Asterisk accepts the incoming call (SIP INVITE) and evaluates the SIP From header to ascertain the (purported) identity of the caller. It passes this identity to the checkwhitelist.sh script (Listing 2), which checks the /tmp/whitelist.log file, or to a database to see if the user has solved a Captcha previously.

01 #!/bin/bash
02 WHITELIST=/tmp/whitelist.log
03 hash=`echo "$1" |/usr/bin/md5sum|cut -d \ -f1`
04 inlist=`/bin/grep -m 1 -c "$hash" $WHITELIST`
05 echo 'SET VARIABLE wl '$inlist'';

The script returns 0 as the wl variable, if the user isn't on the whitelist, or 1 for a match, which means the user is on the whitelist. The GotoIf function then switches the Asterisk configuration execution to the correct position to reflect the found or notfound label (Listing 5, line 4). If the user is not on the whitelist, Asterisk executes a second shell script, createcaptcha.sh (Listing 3), which generates a random number and returns the number as the Captcha variable.

01 #!/bin/bash
02 MAX=999
03 FLOOR=100
04 let "number = ($RANDOM % ($MAX - $FLOOR)) + $FLOOR"
05 echo 'SET VARIABLE captcha '$number''

01 #!/bin/bash
02 WHITELIST=/tmp/whitelist.log
03 hash=`echo "$1" |/usr/bin/md5sum|cut -d \ -f1`
04 echo $hash "$1">> $WHITELIST

01 [captcha]
02 exten => _.,1,Answer()
03 exten => _.,n,agi,checkwhitelist.sh|${CALLERID(all)}
04 exten => _.,n,GotoIf($["${wl}" = "1"]?found:notfound)
05 exten => _.,n(notfound),agi,captcha.sh
06 exten => _.,n,Playback(to-call-num-press)
07 exten => _.,n,SayDigits(${captcha})
08 exten => _.,n,Read(usercaptcha||3|1|)
09 exten => _.,n,GotoIf($[${usercaptcha} == ${captcha}]?correct:wrong)
10 exten => _.,n(wrong),Playback(privacy-incorrect)
11 exten => _.,n,HangUp()
12 exten => _.,n(correct),agi,addwhitelist.sh|${CALLERID(all)}
13 exten => _.,n,Playback(auth-thankyou)
14 exten => _.,n(found),Dial(sip/${EXTEN})
15 exten => _.,n,HangUp()

The extensions.conf script in Listing 4 displays the number, and the Asterisk SayDigits reads it out aloud (Listing 5, line 7). Then the Read function accepts the user input. The GotoIf function next compares the original random number with the number input by the user and switches the script flow to the appropriate position (with the correct or wrong label).
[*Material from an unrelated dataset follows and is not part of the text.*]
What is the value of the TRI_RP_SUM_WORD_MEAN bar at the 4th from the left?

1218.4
If the user enters the wrong number, Asterisk interrupts the connection; if the user enters the correct number, addwhitelist.sh (Listing 5) adds the user to the whitelist. Dial in line 14 then puts the call through to the desired contact.

Restrictions

Because this scenario ignores authentication, any caller could spoof another person's identity and work around the Captcha. However, it is difficult to guess which entries the whitelist contains. Language is another problem. A system that implements our Captcha example and expects US callers, for example, won't give a caller from, say, the Ukraine a chance to pass the test. This is a major challenge for global corporations. You can't simply expect every single caller to speak one particular language. The SIP Accept-language header can be used to handle this, but according to RFC 3261 [2], it is only intended for reason phrases, session descriptions, or status responses.

Asterisk also has another option. For PSTN calls, it launches the "Privacy Manager" that prompts callers to enter their numbers if they have suppressed the number for outgoing calls. Of course, you can't rely on the caller to enter their "real" number, but this process poses complications for spitters.
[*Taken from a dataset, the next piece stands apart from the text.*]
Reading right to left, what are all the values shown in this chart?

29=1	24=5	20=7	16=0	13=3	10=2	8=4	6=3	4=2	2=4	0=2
SPIT: Soon To Be a Problem?

As telephone spam increases, admins need more defensive options. SPIT is not widespread today, but it could be some time in the future. The boom in the numbers of VoIP phones, free VoIP services, and broadband connections opens up a field of activity that spammers can't afford to ignore. VoIP is currently where email was 15 years ago, but VoIP admins have the advantage of many years of experience gained in the email sector. Now is the time to face this oncoming challenge by standardizing, developing, and deploying effective SPIT prevention methods.